■ **Work request**
Each line in the material below, starting at the one with "indoor plant: present" and ending at the one with "wall art: present", is to be reproduced exactly; no picture is to be copied.

■ **Source records**
--- START ---

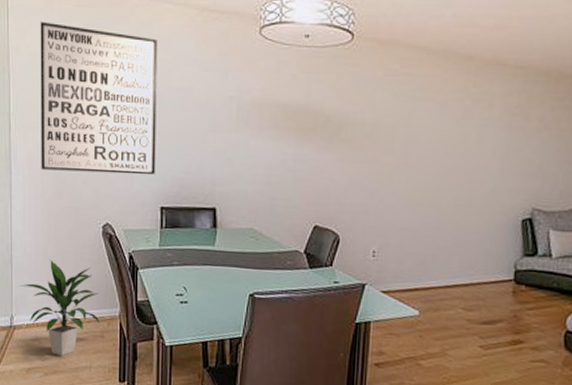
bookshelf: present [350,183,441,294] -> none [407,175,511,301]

--- END ---
--- START ---

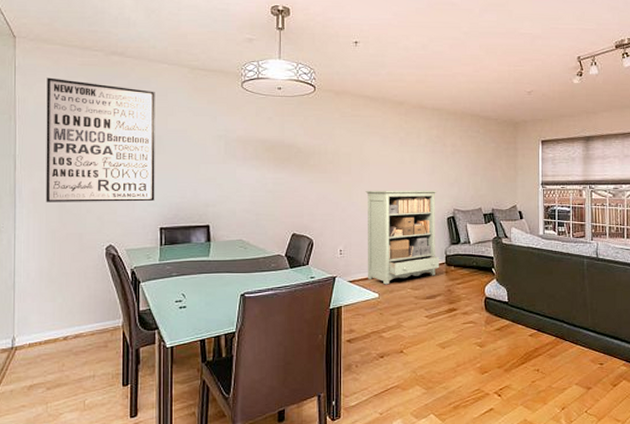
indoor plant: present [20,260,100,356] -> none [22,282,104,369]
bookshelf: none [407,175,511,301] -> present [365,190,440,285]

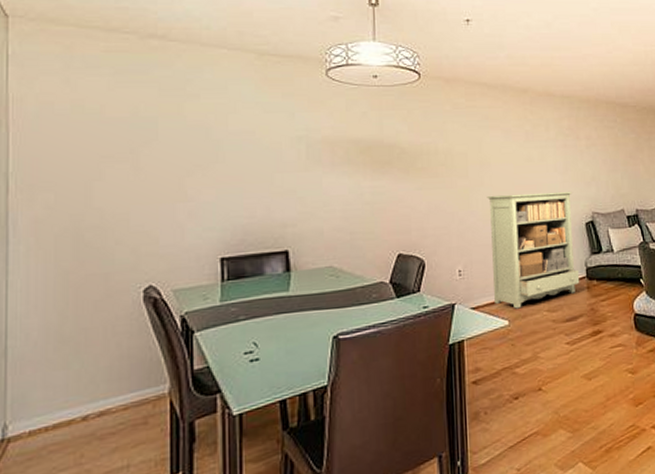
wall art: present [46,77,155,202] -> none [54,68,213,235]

--- END ---

■ **Finished exercise**
indoor plant: present [20,260,100,356] -> none [22,282,104,369]
bookshelf: none [407,175,511,301] -> present [365,190,440,285]

wall art: present [46,77,155,202] -> none [54,68,213,235]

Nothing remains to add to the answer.